This week I’ve received a few emails from my university telling me that it’s Housing Week. My university provides accommodation for all first-year students, but having spent my first year in halls I was definitely relieved to be moving to a space that I’d chosen myself. Some parts of the process played out as smoothly as I could have hoped, but there a few things I wish I’d known last year. Here’s my advice for finding private student accommodation:
1. Choose your housemates wisely. Moving to uni is daunting – there’s no other way to say it. One of the most difficult parts is being randomly allocated to a flat or corridor full of people you’ve never met, and might not get on with. Moving to private accommodation is your chance to pick your own housemates, but you have to pick carefully. How does their work ethic or lifestyle compare to yours? Are they clean? Loud? Pedantic? It all counts!

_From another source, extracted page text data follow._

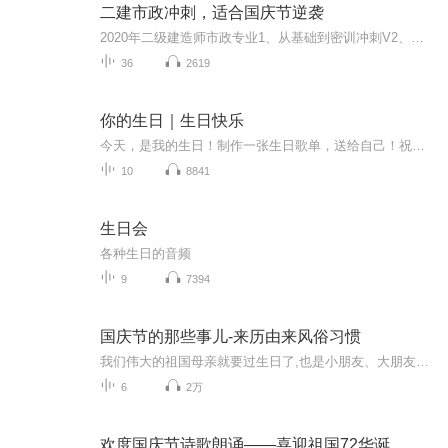
二建市政冲刺，适合国庆节逆袭
2020年二级建造师市政专业1、从基础到密训冲刺V2、从精华课程到超压密押V3、0基础同步更新v4、持续更新到2020年考试V5、只要你跟着学让你一次稳拿证V6、渠道超压压题，超压三页纸等独家绝密压题!
36
2619
你的生日｜生日快乐
今天，是我的生日！制作一张生日歌单，送给自己！祝自己生日快乐！也祝愿所有善良的人，都永远快乐！
10
8841
生日会
各种生日的音频
9
7394
国庆节的那些事儿-来历由来风俗习惯
我们伟大的祖国母亲就要过生日了,也是小朋友、大朋友们最喜欢的“国庆小长假”或说“黄金周”还有说”国庆7天乐”的，说法真是不一而足。那么“国庆节”是怎么来的？自古以来国庆节怎么庆贺？新中国国庆节的来历，以及新中国国庆节的庆贺方式又有哪些呢？ ...
6
2万
欢度国庆节诗歌朗诵——喜迎祖国72华诞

2. Location. Obviously, close to uni. But there might be a bit more to it. Universities have many surrounding areas with completely different atmospheres. Every university town tends to have an area packed full of uni students, and the nightlife is usually the best there. Other areas of town will have a calmer atmosphere, with fewer student houses. If nightlife isn’t really your thing, think about moving to these areas instead.
3. Be wary. Take note of horror stories from second and third years about estate agents in your area. If lots of different people tell you to avoid a particular estate agent, it’s probably worth listening to them. If the estate agent you settle on tells you that there are forty other viewings for your property in the next three days or that anything is ‘flying off the market’, take it with a pinch of salt. If you’re not certain, don’t settle.
4. Ask questions. That bit of damp in the bathroom? Ask about it. That broken gas ring? Ask about it. Whose responsibility is it to get it sorted? Make sure you know what you’re signing up for.
As a bonus, here’s a couple of tips for after your accommodation is secured:
1. Read everything. Landlords and estate agents don’t always expect students to read their tenancy agreement or inventory before they sign them, which is exactly why you should make sure you do. If there’s a scratch on the wall that isn’t mentioned in the inventory, have it amended. If the carpet in the hallway is peeling up at the corner, have it amended. (All in the interest of your security deposit, obviously.)
2. Discuss everything. The more you discuss in advance, the easier moving in will be. For example, if all the rooms are different sizes, decide who gets which room beforehand. Bills should also be sorted in advance: if your rent doesn’t include a bills package, discuss things like direct debits and standing orders to make sure that nobody is left short of money.